Foreign pharmaceutical companies looking to acquire Indian drugs businesses are likely to face tougher conditions as the Health Ministry is working on new rules to ensure the availability of medicines at affordable prices in the local market, a senior official said on Monday.
The Ministry has suggested that after acquisitions, companies should at least over the next five years keep manufacturing certain life-saving medicines in India at the highest level of production they have recorded in the previous three years, Arun K. Panda, Joint Secretary at the Ministry For Health and Family Welfare, told Dow Jones Newswires .
Also, acquired companies would have to maintain research and development spending for a similar period on drugs that are relevant to the Indian market, Panda said.
There has recently been a lot of confusion over India’s approach to foreign investment in the pharmaceuticals sector. The country is seen to be moving away from the liberal regime put in place in 2002 that allowed 100 per cent foreign investment without Government review.
Cross-border deals
In recent months, the Government has started reviewing all cross-border deals and is considering forcing companies that acquire Indian assets to meet certain conditions to satisfy health activists and others who fear giving greater control of the local market will allow foreign companies to increase the prices of generic drugs or push the sales of costlier branded products.
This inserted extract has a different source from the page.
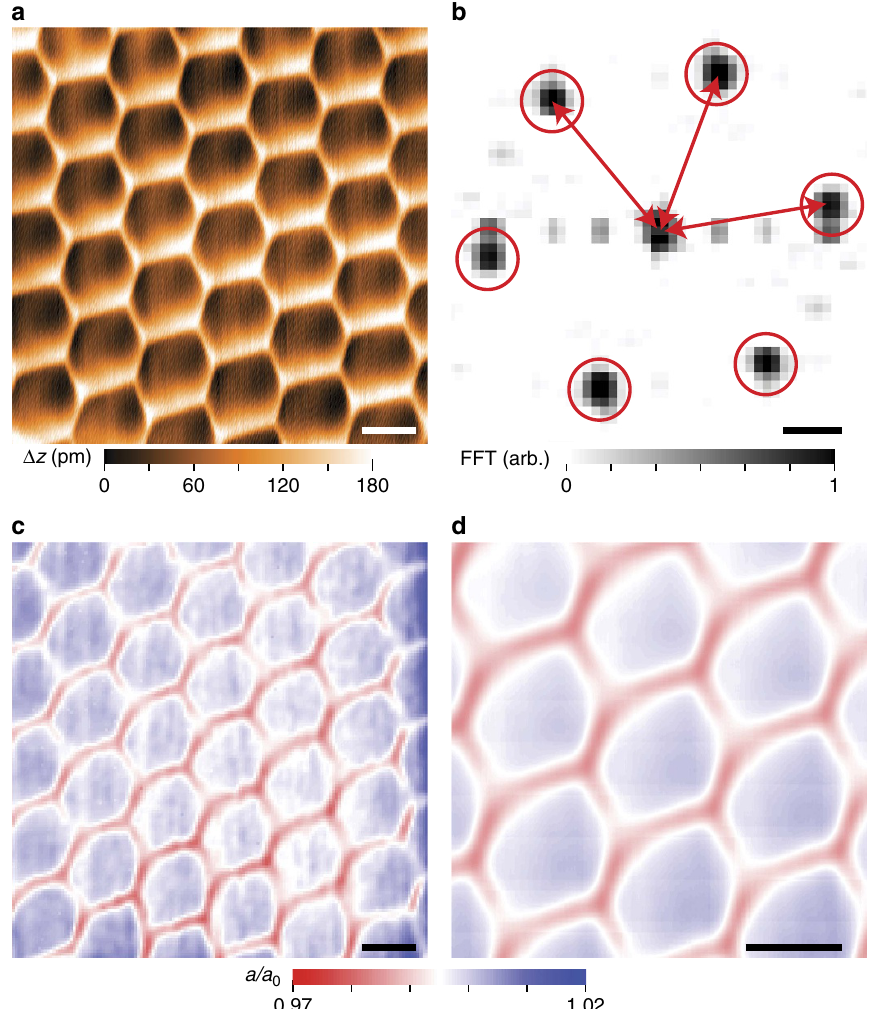
Figure 3 | Method for generating strain maps. ( a ) Atomically-resolved topography of nearly-aligned graphene on hBN. The topography was acquired with a sample voltage of V s ¼ 0.3V and a tunnelling current of I t ¼ 200pA. ( b ) Fourier transform of a 4 (cid:3) 4nm 2 region of ( a ), showing six resonances representing the hexagonal graphene lattice (red circles). The red arrows depict the measurement of the lattice constant in each direction. ( c ) Plot of the average length of the three lattice directions, as measured in ( b ) for each point in the topographic map. The points are normalized by the equilibrium graphene lattice constant a 0 . ( d ) Spatially-averaged strain map, generated by averaging ( c ) over a few moire´ unit cells. The scale bars are 10nm for ( a , c , d ) and 10nm (cid:2) 1 for ( b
Some multinational companies operating here are unhappy with tough decisions in recent years by the patent office and Indian courts in rejecting drug patents recognised in many Western nations.
The Government decided to revisit its investment policy for the pharmaceuticals sector last November after a spate of foreign takeovers of Indian companies in recent years.
The significant deals were Japan-based Daiichi Sankyo Co.’s purchase of a majority stake in Ranbaxy Laboratories Ltd in 2008 and US-based Abbott Laboratories’ acquisition of the local generic-drugs business of Piramal Healthcare Ltd in 2010.